Set exercise A >> For each statement, say whether it agrees with the Alphabet earnings excerpt, answering yes or no and quoting the words of the text that decide it: (i) YouTube ad revenue came in above what Wall Street expected; (ii) revenue from Search and related businesses rose 46 per cent from a year earlier; (iii) Alphabet leads Amazon.com Inc. and Microsoft Corp. in cloud computing.
Set exercise B >> Please extend the Alphabet earnings excerpt, picking up after its final sentence.
## Start Selection
The performance “was driven by Search and YouTube, as consumer and business activity recovered from earlier in the year,” Ruth Porat, chief financial officer of Alphabet and Google, said.

YouTube ad revenue jumped 46 per cent to US$6.9 billion. Wall Street was looking for US$6.2 billion. Search and other related businesses generated revenue of US$31.9 billion, up 17 per cent from a year earlier.

Dan Morgan, a portfolio manager at Synovus Trust Company, said the results show Alphabet is capable “of delivering strong profit growth despite their behemoth girth.”

Last week, Facebook Inc. reported surging revenue growth after online shopping boosted the digital ads market. That spurred additional gains in Alphabet shares, which have climbed more than 10 per cent so far this year.

Alphabet Chief Executive Officer Sundar Pichai is trying to rely less on Google’s main search advertising business, and he has been focusing on cloud computing as a way to diversify. The company trails Amazon.com Inc. and Microsoft Corp. in this market, where computing power, data storage and software services are rented over the internet.
## End Selection
## Start Records provided
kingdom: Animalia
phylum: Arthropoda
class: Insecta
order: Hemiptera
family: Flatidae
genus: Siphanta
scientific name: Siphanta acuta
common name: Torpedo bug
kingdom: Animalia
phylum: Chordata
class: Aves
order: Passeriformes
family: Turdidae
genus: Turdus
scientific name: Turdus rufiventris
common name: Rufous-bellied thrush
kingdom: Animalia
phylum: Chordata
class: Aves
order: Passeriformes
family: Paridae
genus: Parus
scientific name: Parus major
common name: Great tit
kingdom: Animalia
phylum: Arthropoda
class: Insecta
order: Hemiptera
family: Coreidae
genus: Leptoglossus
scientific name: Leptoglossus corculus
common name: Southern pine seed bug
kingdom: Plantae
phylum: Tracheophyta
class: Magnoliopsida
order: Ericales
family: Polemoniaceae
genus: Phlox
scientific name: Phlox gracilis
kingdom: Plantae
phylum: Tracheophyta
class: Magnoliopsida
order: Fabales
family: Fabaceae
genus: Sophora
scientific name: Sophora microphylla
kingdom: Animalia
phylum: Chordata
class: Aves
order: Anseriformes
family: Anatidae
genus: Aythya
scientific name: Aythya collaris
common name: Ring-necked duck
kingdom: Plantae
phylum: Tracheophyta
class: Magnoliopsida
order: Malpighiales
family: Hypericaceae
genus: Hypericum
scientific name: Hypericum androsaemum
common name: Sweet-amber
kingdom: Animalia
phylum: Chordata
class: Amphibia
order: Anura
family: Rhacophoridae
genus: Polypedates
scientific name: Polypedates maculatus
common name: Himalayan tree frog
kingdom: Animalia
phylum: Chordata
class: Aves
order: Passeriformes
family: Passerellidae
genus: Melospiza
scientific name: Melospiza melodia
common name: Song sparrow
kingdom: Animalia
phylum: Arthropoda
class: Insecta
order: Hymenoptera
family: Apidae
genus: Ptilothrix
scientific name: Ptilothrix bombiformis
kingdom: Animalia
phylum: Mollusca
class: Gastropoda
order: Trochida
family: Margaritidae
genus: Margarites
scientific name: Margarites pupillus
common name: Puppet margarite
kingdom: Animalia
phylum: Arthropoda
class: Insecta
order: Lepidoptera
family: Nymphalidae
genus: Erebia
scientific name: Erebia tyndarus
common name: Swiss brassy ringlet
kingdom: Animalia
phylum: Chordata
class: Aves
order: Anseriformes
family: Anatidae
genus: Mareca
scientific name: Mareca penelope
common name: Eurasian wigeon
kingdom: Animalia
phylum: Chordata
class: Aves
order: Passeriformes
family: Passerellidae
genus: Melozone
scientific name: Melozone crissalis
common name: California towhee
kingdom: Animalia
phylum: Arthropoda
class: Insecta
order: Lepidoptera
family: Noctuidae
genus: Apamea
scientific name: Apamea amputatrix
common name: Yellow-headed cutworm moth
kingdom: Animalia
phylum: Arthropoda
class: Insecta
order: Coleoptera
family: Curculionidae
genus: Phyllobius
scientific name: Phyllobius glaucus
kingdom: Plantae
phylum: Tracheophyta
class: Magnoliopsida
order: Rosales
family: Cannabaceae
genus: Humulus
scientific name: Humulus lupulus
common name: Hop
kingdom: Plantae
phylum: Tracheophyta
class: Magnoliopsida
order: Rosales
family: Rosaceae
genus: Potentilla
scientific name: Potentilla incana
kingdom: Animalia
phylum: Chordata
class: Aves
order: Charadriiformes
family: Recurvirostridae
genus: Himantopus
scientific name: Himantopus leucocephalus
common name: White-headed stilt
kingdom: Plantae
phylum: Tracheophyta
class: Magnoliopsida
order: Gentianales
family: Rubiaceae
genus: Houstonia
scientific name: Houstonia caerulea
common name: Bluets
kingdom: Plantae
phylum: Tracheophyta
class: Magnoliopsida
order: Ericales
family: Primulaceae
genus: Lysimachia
## End Records provided
Response A >>
(i) Yes: "YouTube ad revenue jumped 46 per cent to US$6.9 billion. Wall Street was looking for US$6.2 billion."
(ii) No: "Search and other related businesses generated revenue of US$31.9 billion, up 17 per cent from a year earlier."
(iii) No: "The company trails Amazon.com Inc. and Microsoft Corp. in this market"

Response B >>
 “The past year also accelerated the shift to cloud, and adoption of online services,” Pichai said on a conference call with analysts. “This has profound implications for all companies and consumers and we’re pleased that so many trust us to help make this transition.”

Google said the cloud division had an operating loss of US$1.24 billion in the fourth quarter. Analysts keenly awaited this new metric and some were expecting an operating profit.

Net income was US$15.2 billion, or US$22.30 a share, in the fourth quarter, compared with US$10.7 billion, or US$15.35 a share, a year earlier.